Elo sawed at the rope binding the woman's ankles and ignored his question. Now was not the time for a conversation. She heard rustling in the leaves, dragging feet, but the steps were too light for a normal human. Not to mention she could only hear three heartbeats in the orchard- Dean's, the young woman's pounding like a drum, and her own. No, whatever was coming for them certainly was not human. Once the woman was freed, Elo started on Dean's ropes, which were much tighter. She didn't enjoy being so close to him, knowing that he could see her face too clearly in the streaks of moonlight, even though she tried to keep it turned to the shadows.
"I know you," he said.
"I hear something," said the woman at the same time. The source of the shuffling sound was just out of sight. Dean could hear it, too, but he kept his eyes on the mysterious girl who'd appeared from nowhere to save him at the last minute.
"We've met before," he insisted. It came to him just as the ropes fell away and landed at his feet with a soft thud. Elo was already turning to flee, but he caught her by the wrist, holding her. Their eyes met, green on gray, and she saw his recognition before he spoke. "You're that waitress, the one from Kansas."
The young woman screamed. Elo and Dean whipped their heads around and saw….a scarecrow? She didn't pause to try and rationalize what she was seeing. Instead she used Dean's distraction to break away and she sprinted off into the apple trees, her feet pounding the soft earth. Behind her, the woman screamed again, Dean shouted, the scarecrow didn't make a peep. Elo assumed that Dean could handle it from here, now that he was free, or at least she hoped he wasn't completely incompetent.
She kept running until she was out of the orchard, back on the road leading to the farmhouse, and finally stopped. She wasn't even out of breath. Once she had run fifty miles straight, just to see how far she could go before she became winded, and still she didn't know. I could run forever, she told herself. Her legs itched to do just that.

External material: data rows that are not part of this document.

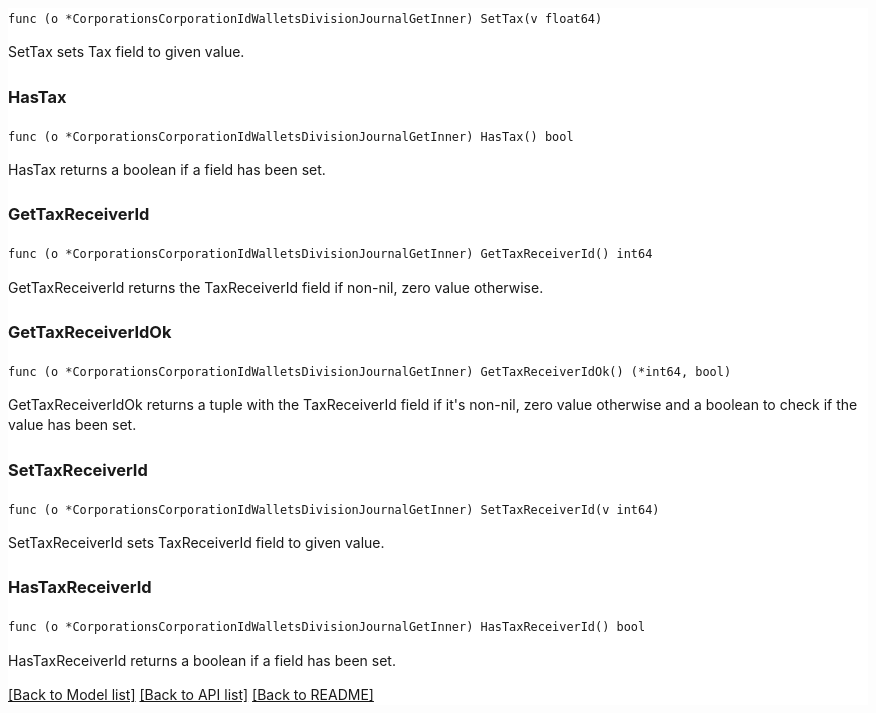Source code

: `func (o *CorporationsCorporationIdWalletsDivisionJournalGetInner) SetTax(v float64)`

SetTax sets Tax field to given value.

### HasTax

`func (o *CorporationsCorporationIdWalletsDivisionJournalGetInner) HasTax() bool`

HasTax returns a boolean if a field has been set.

### GetTaxReceiverId

`func (o *CorporationsCorporationIdWalletsDivisionJournalGetInner) GetTaxReceiverId() int64`

GetTaxReceiverId returns the TaxReceiverId field if non-nil, zero value otherwise.

### GetTaxReceiverIdOk

`func (o *CorporationsCorporationIdWalletsDivisionJournalGetInner) GetTaxReceiverIdOk() (*int64, bool)`

GetTaxReceiverIdOk returns a tuple with the TaxReceiverId field if it's non-nil, zero value otherwise
and a boolean to check if the value has been set.

### SetTaxReceiverId

`func (o *CorporationsCorporationIdWalletsDivisionJournalGetInner) SetTaxReceiverId(v int64)`

SetTaxReceiverId sets TaxReceiverId field to given value.

### HasTaxReceiverId

`func (o *CorporationsCorporationIdWalletsDivisionJournalGetInner) HasTaxReceiverId() bool`

HasTaxReceiverId returns a boolean if a field has been set.


[[Back to Model list]](../README.md#documentation-for-models) [[Back to API list]](../README.md#documentation-for-api-endpoints) [[Back to README]](../README.md)


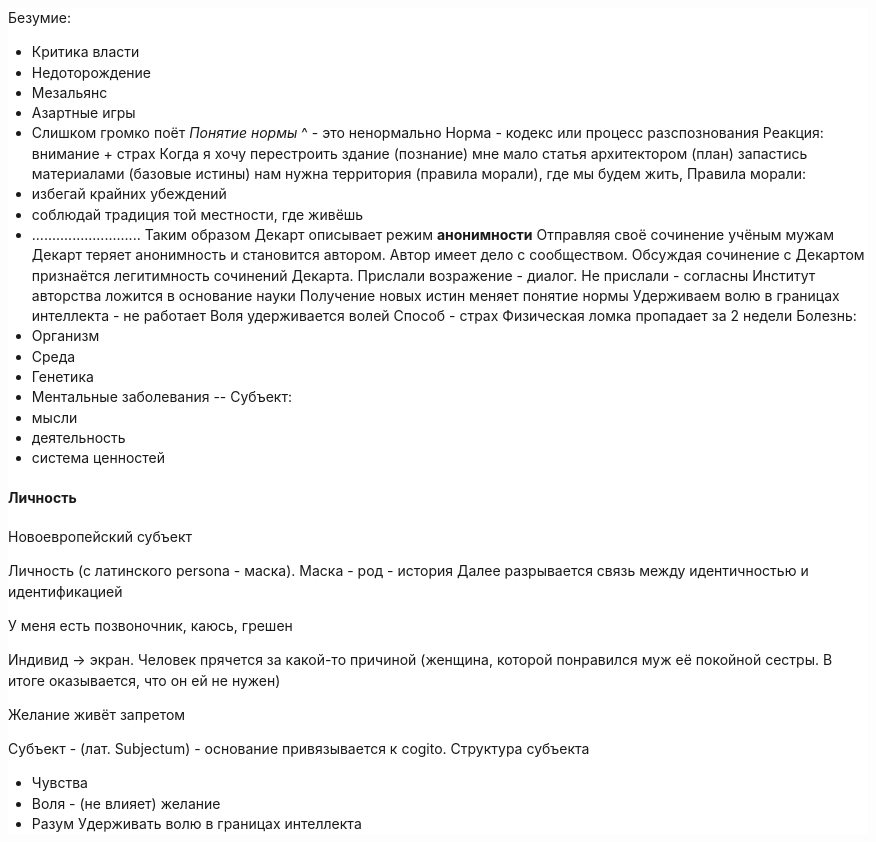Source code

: Безумие:
- Критика власти
- Недоторождение
- Мезальянс
- Азартные игры
- Слишком громко поёт
*Понятие нормы* ^ - это ненормально 
Норма - кодекс или процесс разспознования
Реакция: внимание + страх
Когда я хочу перестроить здание (познание) мне мало статья архитектором (план) запастись материалами (базовые истины) нам нужна территория (правила морали), где мы будем жить,
Правила морали:
- избегай крайних убеждений
- соблюдай традиция той местности, где живёшь
- ...........................
Таким образом Декарт описывает режим **анонимности** 
Отправляя своё сочинение учёным мужам Декарт теряет анонимность и становится автором. Автор имеет дело с сообществом. Обсуждая сочинение с Декартом признаётся легитимность сочинений Декарта. Прислали возражение - диалог. Не прислали - согласны
Институт авторства ложится в основание науки
Получение новых истин меняет понятие нормы
Удерживаем волю в границах интеллекта - не работает
Воля удерживается волей
Способ - страх
Физическая ломка пропадает за 2 недели
Болезнь:
- Организм
- Среда
- Генетика
- Ментальные заболевания
--
Субъект:
- мысли
- деятельность
- система ценностей
#### Личность
Новоевропейский субъект

Личность (с латинского persona - маска). Маска - род - история
Далее разрывается связь между идентичностью и идентификацией

У меня есть позвоночник, каюсь, грешен

Индивид -> экран. Человек прячется за какой-то причиной (женщина, которой понравился муж её покойной сестры. В итоге оказывается, что он ей не нужен)

Желание живёт запретом

Субъект -  (лат. Subjectum) - основание привязывается к cogito. Структура субъекта
- Чувства
- Воля - (не влияет) желание
- Разум
Удерживать волю в границах интеллекта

Her mind screamed at her to find the dodge jeep and get the hell out of town, but she waited at the edge of the orchard, her ears perked. When she heard the two heartbeats coming close, she shimmied up another tree, all the way to the top, and looked down as Dean and the young woman emerged from the orchard, scraped and bloody, but alive.
Elo watched Dean pause, looking behind him, and then ahead, searching for her no doubt. He never thought to look up. Too close, she thought once the pair finally moved on, getting smaller as they moved down the silvery moon splattered road. Dean glanced back every few seconds and she didn't dare move even long after she lost sight of them. He had seen her, he had recognized her, he was sharper than she had given him credit for. Elo knew she would have to be more careful from now on. It wouldn't do for the brothers to become curious about her, to start asking those uncomfortable questions, not yet and hopefully not ever. Keep them alive, that's what old yellow eyes had told her to do, but if the brothers discovered who she was, what she was, then she doubted she would live long enough to get her reward from the demon. She supposed that, maybe, that was Azazeal's plan.